_TEXTO WEB_:
——

Los profesionales del caso, que se suponen tan cualificados como altruistas, ofrecen tras largos periodos de gestión el mismo villancico de año nuevo: austeridad en ingresos, más presión fiscal, más déficit en las empresas públicas, incrementos en el precio de bienes y servicios monopolizados. ¿A cambio de qué? ¿Dejaron de estar deprimidas las zonas deprimidas? ¿Acaso no se ha arruinado todo el litoral marítimo hasta igualarse a lo más misérrimo del país? ¿Y qué hay de los grandes núcleos urbanos? ¿Va mejor el campo? ¿O la pequeña y mediana empresa? Atendiendo al pronóstico oficial, todo se arreglará en unos años si seguimos fielmente las directrices.

Pero las directrices han sido seguidas fielmente, y el resultado no es alentador. Sin ir más lejos, hace pocos días los madrileños se enteran de que cada vecino debe un millón a consorcios bancarios, sin comerlo ni beberlo, y que esa cifra crece cada segundo. A ello contesta el Ejecutivo de turno con alguna empresa faraónica, desde luego deficitaria, o con una u otra carretera; pero ¿para qué pagamos impuestos sobre vehículos, circulación y gasolinas, sino para que esos ingresos -no otros, pero sí la totalidad de esos ingresos- se apliquen a carreteras, y gracias a ello haya menos accidentes? Pero si se aplicaran realmente a tales fines, ¿no tendríamos la mejor red viaria del planeta?

Sería cómodo, aunque poco realista, interpretar lo que ahora acontece en Italia como efecto de una corrupción circunscrita a ese país. El propio jefe del Gobierno, Giuliano Amato, ha dicho que ese fenómeno "inaugura la inestabilidad política europea de los años noventa, un proceso en expansión". Toca, pues, a nuestro fuero interno decidir si dicha "inestabilidad" será la crisis de una casta particular -aquejada por formas atróficas de crecimiento- algo enmascarable con guerras locales, brotes de xenofobia, anarquía y fascismo. Mientras a los individuos les roben el fruto de su trabajo en proporciones inauditas, hipotecando a sus hijos y nietos en las huidas hacia adelante de unos pocos, nada anómalo habrá en estallidos crecientes de furia.

——

_DESCRIPCIÓN DEL PROBLEMA_: Transcribe del texto sobre la gestión pública y la presión fiscal todo lo que va desde "Pero las directrices" hasta "viaria del planeta?".

——

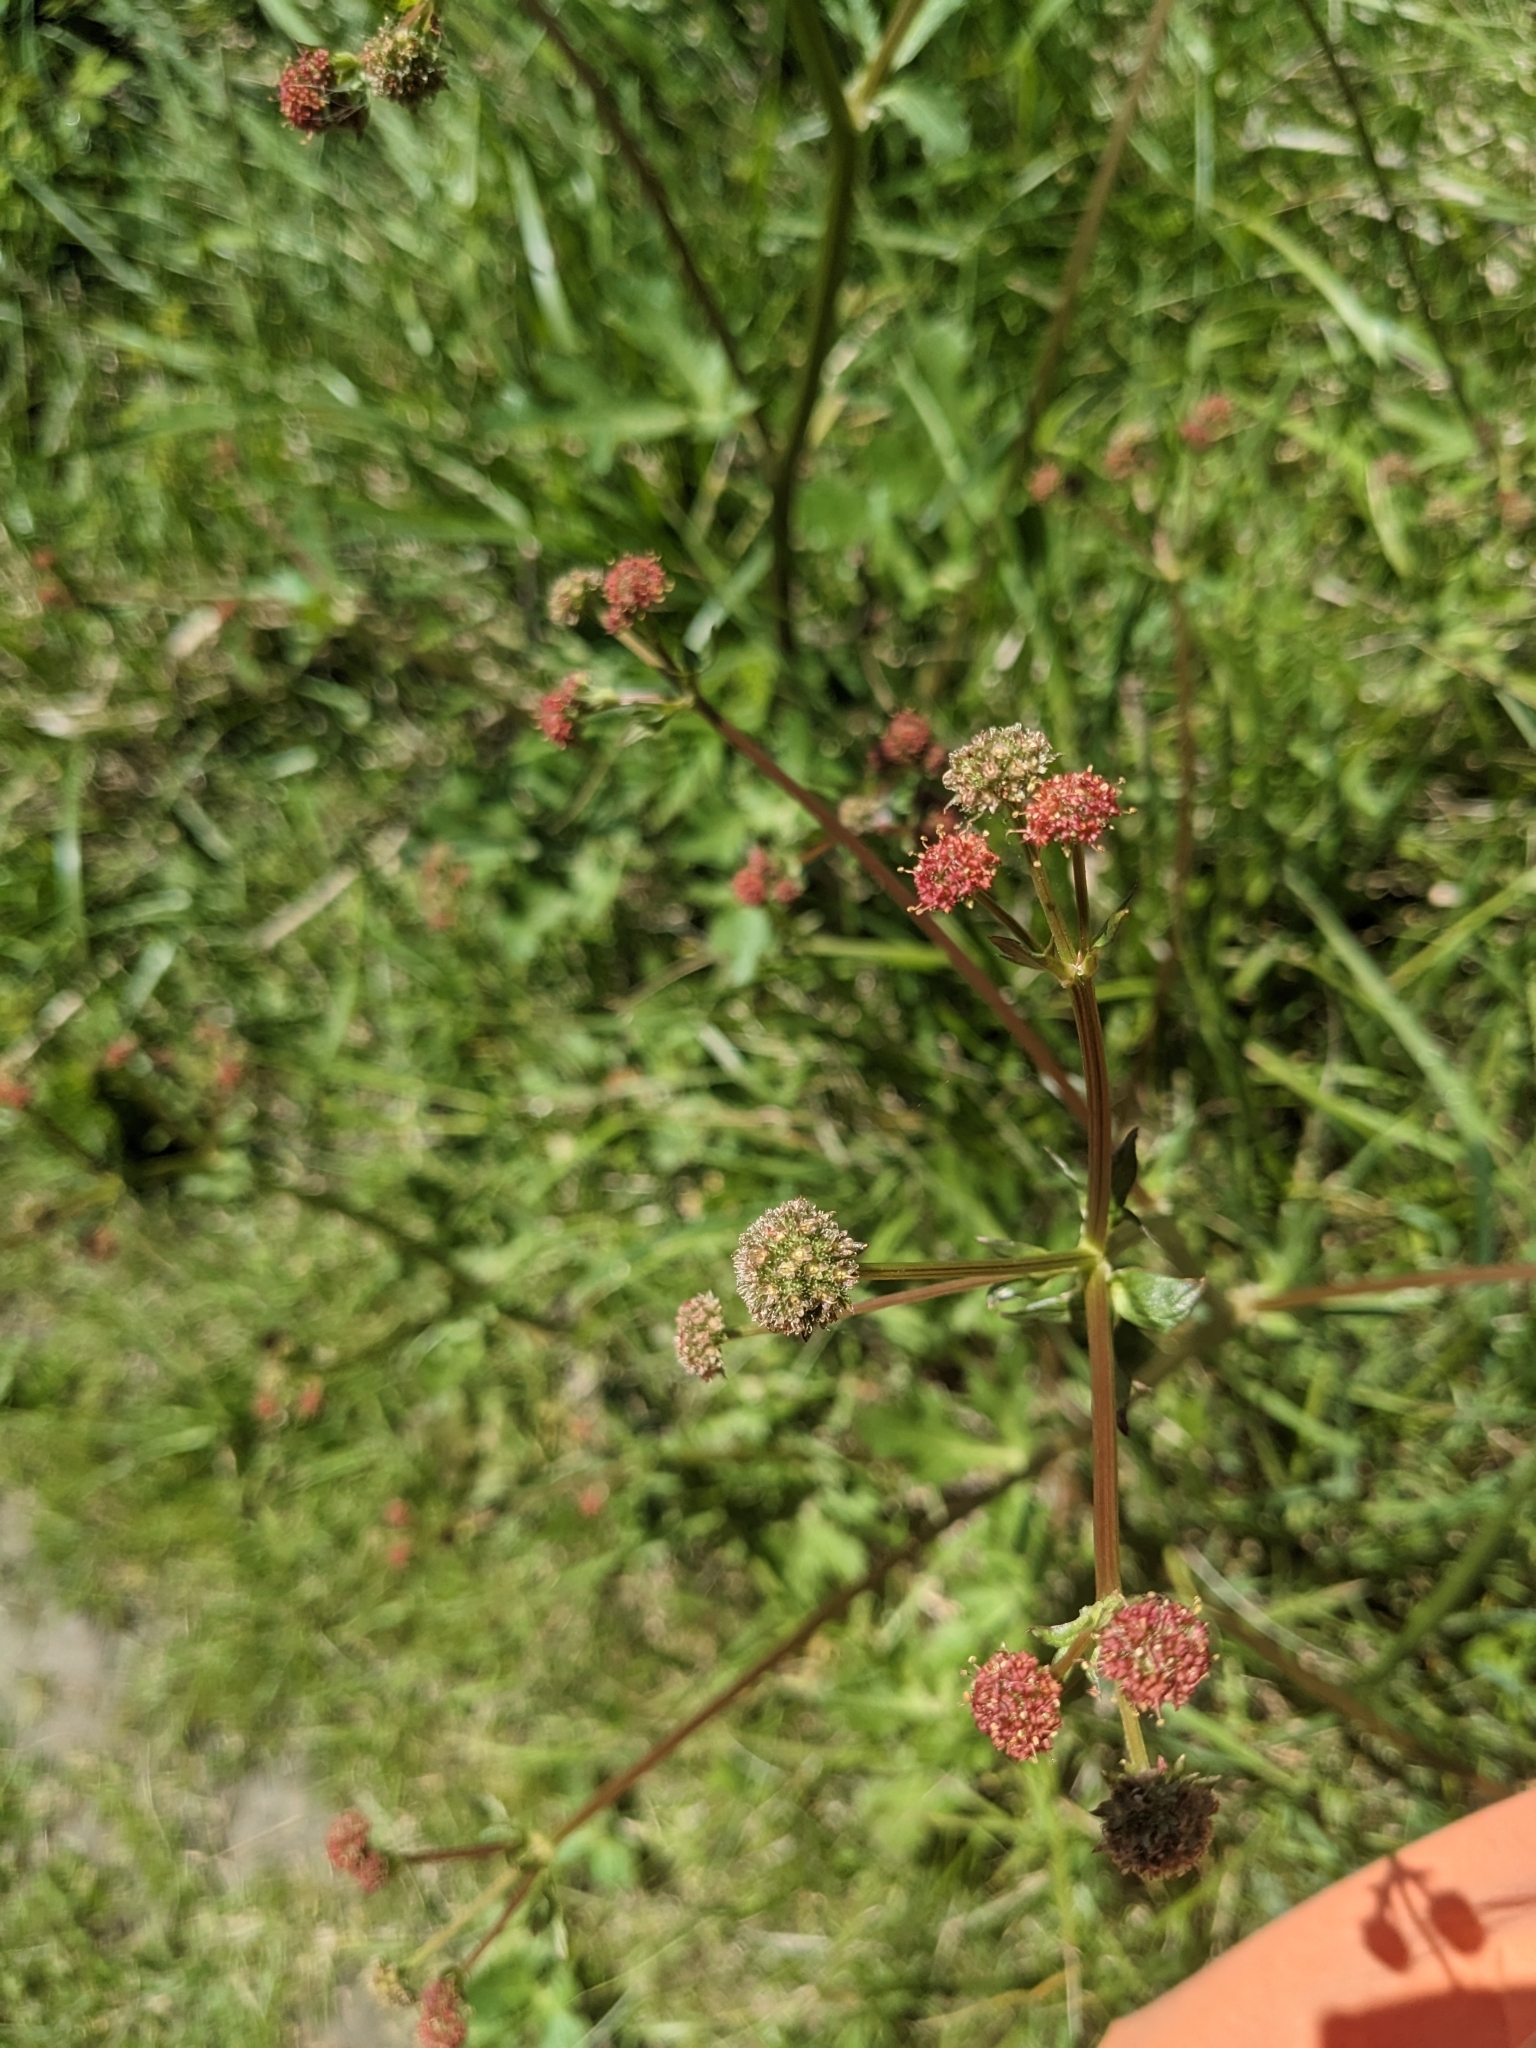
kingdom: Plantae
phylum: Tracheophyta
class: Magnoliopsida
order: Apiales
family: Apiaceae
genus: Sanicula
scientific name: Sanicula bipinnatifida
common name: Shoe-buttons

——

_SOLUCIÓN ESCRITA_:
Pero las directrices han sido seguidas fielmente, y el resultado no es alentador. Sin ir más lejos, hace pocos días los madrileños se enteran de que cada vecino debe un millón a consorcios bancarios, sin comerlo ni beberlo, y que esa cifra crece cada segundo. A ello contesta el Ejecutivo de turno con alguna empresa faraónica, desde luego deficitaria, o con una u otra carretera; pero ¿para qué pagamos impuestos sobre vehículos, circulación y gasolinas, sino para que esos ingresos -no otros, pero sí la totalidad de esos ingresos- se apliquen a carreteras, y gracias a ello haya menos accidentes? Pero si se aplicaran realmente a tales fines, ¿no tendríamos la mejor red viaria del planeta?